Bancarotta per distrazione, la rilevanza del pericolo concreto per i diritti dei creditori

  In considerazione degli sviluppi della giurisprudenza di legittimità, sarà bene approfondire alcuni aspetti del reato di bancarotta fraudolenta patrimoniale.

  Si tratta infatti di profili che spesso vengono utilizzati, quali argomenti difensivi, da coloro che si trovino ad essere imputati per tale reato.

  Tali profili si riferiscono a:

  • distanza cronologica intercorrente fra l’atto ipoteticamente distrattivo e la verificazione del dissesto;
  • rilevanza economica dell’atto ipoteticamente distrattivo rispetto al pregiudizio che si trovano a patire i creditori in esito alla procedura concorsuale;
  • maggiore o minore inerenza dell’atto rispetto agli interessi aziendali, fatto riferimento ai criteri di ragionevolezza imprenditoriale.

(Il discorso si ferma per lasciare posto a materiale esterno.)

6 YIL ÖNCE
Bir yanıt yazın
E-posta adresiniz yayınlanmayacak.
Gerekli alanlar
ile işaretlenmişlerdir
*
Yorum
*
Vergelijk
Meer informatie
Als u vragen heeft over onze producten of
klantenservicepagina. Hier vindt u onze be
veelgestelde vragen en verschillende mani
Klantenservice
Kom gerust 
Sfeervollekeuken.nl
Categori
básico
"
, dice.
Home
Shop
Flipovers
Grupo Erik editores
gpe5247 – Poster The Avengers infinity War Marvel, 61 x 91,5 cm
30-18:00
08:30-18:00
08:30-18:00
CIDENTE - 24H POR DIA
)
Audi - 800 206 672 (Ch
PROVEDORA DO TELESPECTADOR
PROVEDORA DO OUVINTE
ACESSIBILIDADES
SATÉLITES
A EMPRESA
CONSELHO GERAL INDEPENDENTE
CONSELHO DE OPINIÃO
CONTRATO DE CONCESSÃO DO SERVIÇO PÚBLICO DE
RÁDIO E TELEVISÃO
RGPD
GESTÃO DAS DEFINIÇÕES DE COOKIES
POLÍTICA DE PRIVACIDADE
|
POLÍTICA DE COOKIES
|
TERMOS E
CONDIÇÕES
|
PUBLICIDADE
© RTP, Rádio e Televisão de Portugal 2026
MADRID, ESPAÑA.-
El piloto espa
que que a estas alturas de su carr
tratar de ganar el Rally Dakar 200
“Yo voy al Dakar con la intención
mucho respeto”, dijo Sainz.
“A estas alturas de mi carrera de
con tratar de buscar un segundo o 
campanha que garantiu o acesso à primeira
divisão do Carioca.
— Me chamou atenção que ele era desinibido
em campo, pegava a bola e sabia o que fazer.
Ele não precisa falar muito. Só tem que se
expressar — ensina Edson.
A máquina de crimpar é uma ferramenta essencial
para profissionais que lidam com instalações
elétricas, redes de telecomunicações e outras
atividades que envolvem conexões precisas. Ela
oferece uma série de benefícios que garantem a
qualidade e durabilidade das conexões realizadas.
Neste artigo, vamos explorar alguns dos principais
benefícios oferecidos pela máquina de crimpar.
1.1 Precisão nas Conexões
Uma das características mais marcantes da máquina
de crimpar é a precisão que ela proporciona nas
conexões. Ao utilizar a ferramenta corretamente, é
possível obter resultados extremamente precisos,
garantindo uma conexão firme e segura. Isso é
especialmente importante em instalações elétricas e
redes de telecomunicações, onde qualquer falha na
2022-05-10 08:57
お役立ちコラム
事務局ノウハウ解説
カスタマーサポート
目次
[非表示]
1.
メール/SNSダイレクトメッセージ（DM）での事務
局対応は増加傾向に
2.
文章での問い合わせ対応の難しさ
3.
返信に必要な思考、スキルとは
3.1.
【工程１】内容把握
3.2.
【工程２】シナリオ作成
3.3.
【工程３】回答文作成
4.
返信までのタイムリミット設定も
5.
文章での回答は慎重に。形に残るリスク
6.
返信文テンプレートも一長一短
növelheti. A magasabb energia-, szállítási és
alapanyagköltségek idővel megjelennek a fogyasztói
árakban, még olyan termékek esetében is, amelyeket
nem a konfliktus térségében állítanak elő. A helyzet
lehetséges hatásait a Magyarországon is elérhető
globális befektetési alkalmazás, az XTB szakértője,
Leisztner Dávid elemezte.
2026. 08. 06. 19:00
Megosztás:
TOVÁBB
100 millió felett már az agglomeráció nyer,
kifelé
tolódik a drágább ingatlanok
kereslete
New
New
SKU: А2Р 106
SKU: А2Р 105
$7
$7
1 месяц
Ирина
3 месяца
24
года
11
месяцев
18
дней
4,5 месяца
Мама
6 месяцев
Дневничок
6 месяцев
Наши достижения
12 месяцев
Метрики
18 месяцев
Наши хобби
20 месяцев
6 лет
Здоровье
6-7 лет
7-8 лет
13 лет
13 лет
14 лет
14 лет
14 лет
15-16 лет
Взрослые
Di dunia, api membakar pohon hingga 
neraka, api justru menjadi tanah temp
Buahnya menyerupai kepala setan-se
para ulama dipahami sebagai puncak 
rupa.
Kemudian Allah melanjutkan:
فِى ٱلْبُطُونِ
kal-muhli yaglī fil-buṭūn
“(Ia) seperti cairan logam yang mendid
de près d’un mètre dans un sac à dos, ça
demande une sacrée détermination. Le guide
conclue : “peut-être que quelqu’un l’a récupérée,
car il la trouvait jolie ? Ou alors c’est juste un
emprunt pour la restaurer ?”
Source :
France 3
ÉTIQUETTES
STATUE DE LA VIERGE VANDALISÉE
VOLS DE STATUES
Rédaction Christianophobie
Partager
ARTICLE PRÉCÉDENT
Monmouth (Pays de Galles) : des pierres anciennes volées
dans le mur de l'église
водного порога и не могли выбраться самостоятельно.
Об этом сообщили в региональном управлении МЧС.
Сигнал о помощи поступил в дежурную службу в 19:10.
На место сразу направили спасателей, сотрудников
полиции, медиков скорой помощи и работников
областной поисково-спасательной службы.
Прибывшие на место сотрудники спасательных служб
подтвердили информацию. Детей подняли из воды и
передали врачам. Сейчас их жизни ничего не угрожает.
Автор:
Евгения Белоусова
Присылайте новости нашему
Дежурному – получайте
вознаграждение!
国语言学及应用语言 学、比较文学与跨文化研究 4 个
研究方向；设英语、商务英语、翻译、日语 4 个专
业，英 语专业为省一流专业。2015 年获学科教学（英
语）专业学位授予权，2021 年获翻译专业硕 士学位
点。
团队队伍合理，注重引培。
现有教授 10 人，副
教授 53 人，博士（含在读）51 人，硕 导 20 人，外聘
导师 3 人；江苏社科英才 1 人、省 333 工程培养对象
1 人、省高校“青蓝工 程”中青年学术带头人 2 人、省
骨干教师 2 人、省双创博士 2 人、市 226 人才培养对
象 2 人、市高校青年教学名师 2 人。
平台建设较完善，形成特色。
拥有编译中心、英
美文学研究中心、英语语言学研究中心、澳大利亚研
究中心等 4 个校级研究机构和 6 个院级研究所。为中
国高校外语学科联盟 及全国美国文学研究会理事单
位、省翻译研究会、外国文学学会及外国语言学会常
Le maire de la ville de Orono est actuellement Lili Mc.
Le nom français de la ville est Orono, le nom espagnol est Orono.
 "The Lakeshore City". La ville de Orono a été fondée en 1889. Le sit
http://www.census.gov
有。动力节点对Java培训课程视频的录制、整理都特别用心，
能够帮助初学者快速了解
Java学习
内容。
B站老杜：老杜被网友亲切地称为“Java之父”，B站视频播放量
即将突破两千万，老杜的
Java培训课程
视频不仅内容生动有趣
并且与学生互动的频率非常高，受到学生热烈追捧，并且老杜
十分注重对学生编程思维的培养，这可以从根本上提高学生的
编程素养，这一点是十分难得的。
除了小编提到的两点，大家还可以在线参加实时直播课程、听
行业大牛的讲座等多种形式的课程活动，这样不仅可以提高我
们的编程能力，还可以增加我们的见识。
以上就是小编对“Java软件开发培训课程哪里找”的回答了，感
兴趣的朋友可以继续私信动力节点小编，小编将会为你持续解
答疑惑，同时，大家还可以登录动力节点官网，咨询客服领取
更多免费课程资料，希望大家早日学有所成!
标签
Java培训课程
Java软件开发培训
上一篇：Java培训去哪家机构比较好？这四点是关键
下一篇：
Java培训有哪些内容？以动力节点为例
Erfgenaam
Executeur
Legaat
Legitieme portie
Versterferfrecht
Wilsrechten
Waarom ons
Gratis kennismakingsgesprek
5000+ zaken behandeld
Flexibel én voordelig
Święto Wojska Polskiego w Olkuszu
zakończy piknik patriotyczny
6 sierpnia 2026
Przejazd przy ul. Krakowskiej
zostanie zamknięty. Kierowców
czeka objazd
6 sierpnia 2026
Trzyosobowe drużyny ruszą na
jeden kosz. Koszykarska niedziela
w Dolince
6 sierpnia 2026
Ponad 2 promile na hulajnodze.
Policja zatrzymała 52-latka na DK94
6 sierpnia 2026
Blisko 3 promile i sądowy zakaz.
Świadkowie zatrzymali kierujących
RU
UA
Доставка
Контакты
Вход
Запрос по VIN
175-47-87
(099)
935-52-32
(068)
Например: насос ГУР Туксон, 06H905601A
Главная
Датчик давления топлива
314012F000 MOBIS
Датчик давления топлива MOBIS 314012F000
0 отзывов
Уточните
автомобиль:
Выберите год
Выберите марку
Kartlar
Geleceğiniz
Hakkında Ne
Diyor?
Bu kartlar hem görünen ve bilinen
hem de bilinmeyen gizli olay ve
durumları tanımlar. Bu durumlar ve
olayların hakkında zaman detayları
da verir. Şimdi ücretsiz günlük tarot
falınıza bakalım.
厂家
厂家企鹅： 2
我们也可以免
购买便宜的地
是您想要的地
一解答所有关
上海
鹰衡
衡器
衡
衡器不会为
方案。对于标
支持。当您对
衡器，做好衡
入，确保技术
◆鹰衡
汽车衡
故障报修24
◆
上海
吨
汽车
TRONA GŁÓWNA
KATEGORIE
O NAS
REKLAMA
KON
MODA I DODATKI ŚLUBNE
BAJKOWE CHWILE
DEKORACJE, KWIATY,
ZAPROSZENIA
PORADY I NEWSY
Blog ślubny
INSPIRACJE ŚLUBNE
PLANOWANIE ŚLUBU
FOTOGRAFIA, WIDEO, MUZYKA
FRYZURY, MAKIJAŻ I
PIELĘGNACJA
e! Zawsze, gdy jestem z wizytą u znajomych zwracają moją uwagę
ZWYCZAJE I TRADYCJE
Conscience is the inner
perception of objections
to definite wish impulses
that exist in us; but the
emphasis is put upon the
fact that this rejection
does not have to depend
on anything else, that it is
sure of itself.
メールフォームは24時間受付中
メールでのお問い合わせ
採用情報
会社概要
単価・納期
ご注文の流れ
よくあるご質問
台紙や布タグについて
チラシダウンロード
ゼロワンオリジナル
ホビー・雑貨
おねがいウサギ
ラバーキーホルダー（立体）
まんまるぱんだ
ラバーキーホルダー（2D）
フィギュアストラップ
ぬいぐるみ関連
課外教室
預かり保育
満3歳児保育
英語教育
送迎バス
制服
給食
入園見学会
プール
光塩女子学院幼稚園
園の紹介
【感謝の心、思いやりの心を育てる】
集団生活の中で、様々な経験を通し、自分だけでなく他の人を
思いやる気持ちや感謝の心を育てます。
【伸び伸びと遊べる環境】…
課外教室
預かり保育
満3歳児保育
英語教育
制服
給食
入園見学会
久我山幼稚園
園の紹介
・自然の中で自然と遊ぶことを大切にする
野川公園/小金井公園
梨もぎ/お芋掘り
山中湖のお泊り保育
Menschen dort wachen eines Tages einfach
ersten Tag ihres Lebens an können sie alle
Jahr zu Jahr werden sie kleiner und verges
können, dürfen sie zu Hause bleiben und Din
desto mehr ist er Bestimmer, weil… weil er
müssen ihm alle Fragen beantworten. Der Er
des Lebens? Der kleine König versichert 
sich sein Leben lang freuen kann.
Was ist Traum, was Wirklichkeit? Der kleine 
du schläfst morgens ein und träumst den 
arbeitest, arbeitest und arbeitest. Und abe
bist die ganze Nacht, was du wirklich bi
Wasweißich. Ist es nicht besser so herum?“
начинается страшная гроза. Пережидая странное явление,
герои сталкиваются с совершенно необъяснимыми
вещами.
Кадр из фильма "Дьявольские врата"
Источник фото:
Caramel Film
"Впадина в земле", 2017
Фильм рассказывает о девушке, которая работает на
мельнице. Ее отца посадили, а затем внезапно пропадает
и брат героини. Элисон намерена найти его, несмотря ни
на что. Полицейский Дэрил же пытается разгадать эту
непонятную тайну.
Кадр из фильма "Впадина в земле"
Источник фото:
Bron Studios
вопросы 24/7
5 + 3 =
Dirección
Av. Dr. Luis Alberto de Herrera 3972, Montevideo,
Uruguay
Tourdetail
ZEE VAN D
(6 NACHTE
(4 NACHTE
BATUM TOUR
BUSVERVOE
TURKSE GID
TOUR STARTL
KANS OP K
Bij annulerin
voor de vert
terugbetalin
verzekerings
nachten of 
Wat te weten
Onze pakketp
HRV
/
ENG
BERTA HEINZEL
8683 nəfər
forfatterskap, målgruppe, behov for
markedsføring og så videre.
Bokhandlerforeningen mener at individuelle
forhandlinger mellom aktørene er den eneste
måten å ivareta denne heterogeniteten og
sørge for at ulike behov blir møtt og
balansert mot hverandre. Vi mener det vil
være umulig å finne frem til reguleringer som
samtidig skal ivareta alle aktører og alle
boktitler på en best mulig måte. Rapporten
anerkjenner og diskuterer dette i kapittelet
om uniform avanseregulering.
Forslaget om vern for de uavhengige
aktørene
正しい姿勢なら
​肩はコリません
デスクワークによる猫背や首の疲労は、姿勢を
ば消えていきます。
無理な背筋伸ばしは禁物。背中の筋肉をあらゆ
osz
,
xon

  L’analisi di tali aspetti deve essere ben condotta e valorizzata in considerazione del progressivo affermarsi in giurisprudenza di un’esigenza di verifica, in concreto, dell’offensività del singolo fatto astrattamente ascrivibile nel paradigma della bancarotta patrimoniale.

  In epoca più risalente, infatti, i tribunali ritenevano integrato il reato solo sulla base della fuoriuscita del bene dall’azienda senza adeguata contropartita, anche a prescindere da un’analisi dell’epoca in cui detta fuoriuscita era avvenuta e, di conseguenza, della ragionevole prevedibilità, in quel momento, del pregiudizio per le ragioni creditorie, pregiudizio che si sarebbe verificato se e quando fosse intervenuto uno stato di insolvenza che, al momento dell’atto incriminato, ancora non sussisteva.

  Detto in altri termini, ritenevano che la semplice fuoriuscita del bene senza contropartita adeguata, concretasse l’effetto di danno per il patrimonio aziendale di cui il reato consisteva.

  Oggi sembrerebbe prevalere, invece, una ricostruzione del reato in termini di pericolo concreto, il che impone al giudice di verificare la concreta messa in pericolo dei diritti dei creditori, sulla base di un’analisi che, partendo dall’elemento oggettivo della condotta, si estenda poi a quello soggettivo.

  In sostanza, la Cassazione, al fine di evitare imputazioni per mera responsabilità oggettiva, tende a far leva sul concetto di offensività in concreto del comportamento asseritamente distrattivo. Si tratta però di un approccio più nominalisticamente contemplato che realmente applicato.

  E, di conseguenza, come spesso accade, la presunta novità di vedute finisce per andare a coincidere con quei vecchi principi che, in determinate e ben limitate ipotesi, avrebbero comunque condotto all’assoluzione dell’imputato.

  In sostanza, il fatto che l’atto ipoteticamente distrattivo sia stato posto in essere in un’epoca in cui la società non accusava alcun segnale di allerta, come pure la valutazione della rilevanza economica dell’atto ipoteticamente distrattivo rispetto al pregiudizio delle ragioni dei creditori, sono criteri che portano ad escludere la bancarotta distrattiva – come già accadeva in passato – solo in casi limite.

  Casi nei quali o la rilevanza economica dell’operazione è minima oppure si tratta di un atto in cui l’assenza di corrispettivo non sia così evidente, rientrando lo stesso in uno scambio che non può essere sindacato per non violare il principio della discrezionalità delle scelte imprenditoriali (Business Judgement Rule).

  Nella stragrande maggioranza dei casi di distrazione, però, ciò che avviene è ben diverso.

  E, infatti, una recentissima sentenza della cassazione (19/04/2024, n. 16414) che aderisce apertamente al criterio del reato a pericolo concreto, non manca contemporaneamente di affermare che l’atto è sicuramente distrattivo nel caso emerga un’irriducibile estraneità dello stesso rispetto a qualsiasi canone di ragionevolezza imprenditoriale.

  In questo caso, gli altri criteri di valutazione sembrano decisamente recessivi.

  La stessa pronuncia concede una maggior flessibilità solo rispetto ad ipotesi di bancarotta semplice, col dire che l’imprenditore individuale (caso oggi ben liminare) è abilitato a fare spese personali o per la famiglia anche non di minima entità, ove la condizione economica dell’impresa glielo consenta. Ma, a ben vedere, questo riferimento, lungi dal rappresentare una novità interpretativa, costituisce la mera riproposizione del dettato normativo (art. art. 217 comma 1 n. 1 I. fall.).